The dietary addition of yeast cell wall extracts improved broiler feed conversion. Moreover, despite the absence of any specific challenging issue, it improved gut conditions in terms of increased glycoconjugate secretion at the gut level, which would provide chickens with more defences against any pathogens. The reduction of the gut inflammatory status was associated with differences in the gut transcriptome, which highlights that YCW extracts might act in different ways, at the level of intestinal integrity or at different stages of the immune response. Based on these multiple effects and action mechanisms, the inclusion of yeast cell wall extracts can be considered useful to improve animal welfare and health under the challenging conditions of intensive rearing systems in broiler chickens.

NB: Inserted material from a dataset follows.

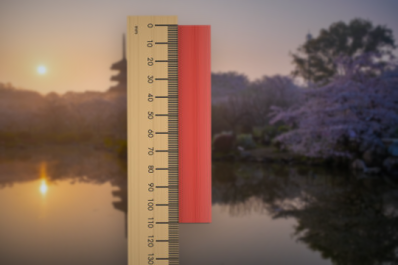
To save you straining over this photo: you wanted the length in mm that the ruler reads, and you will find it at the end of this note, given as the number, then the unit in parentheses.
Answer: 110 (mm)
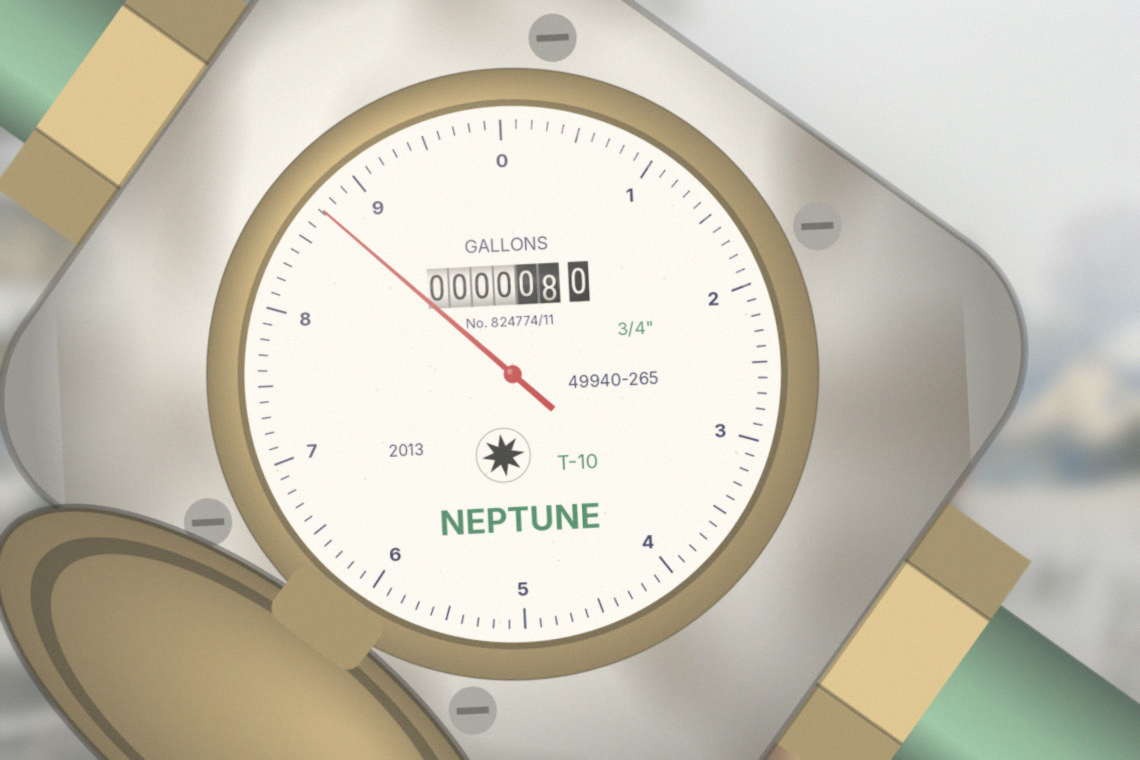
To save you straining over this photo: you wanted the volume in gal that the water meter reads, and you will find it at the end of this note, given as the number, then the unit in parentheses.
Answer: 78.7 (gal)
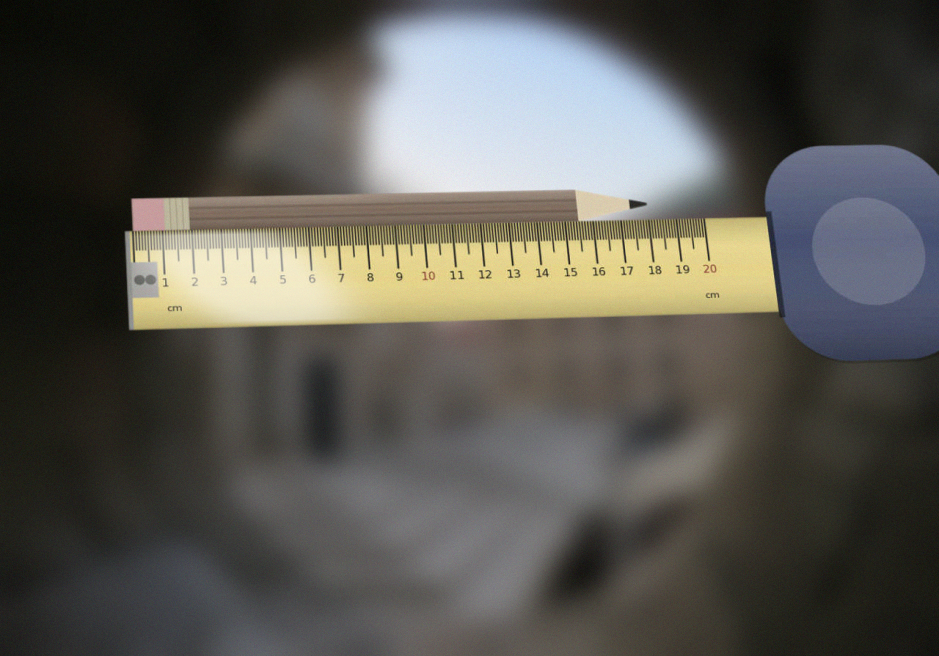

Additional file 1: Table S1. Sequencing and mapping results. The table reports the RNA-Seq libraries sequenced including for each of them i) the number of raw reads obtained, ii) the number of reads after trimming and rRNAs removal iii) the number of mapped reads (and the percentage of mapped reads). Table S2. GSEA results. Enriched BIOCARTA Gene Sets (GS) at both the highest (up-regulation in “diet Y” condition) and lowest (up-regulation in “diet C” condition) part of the genes ranking are reported. ES: enrichment score; NES: normalized enrichment score; NOM p-val: nominal P-value.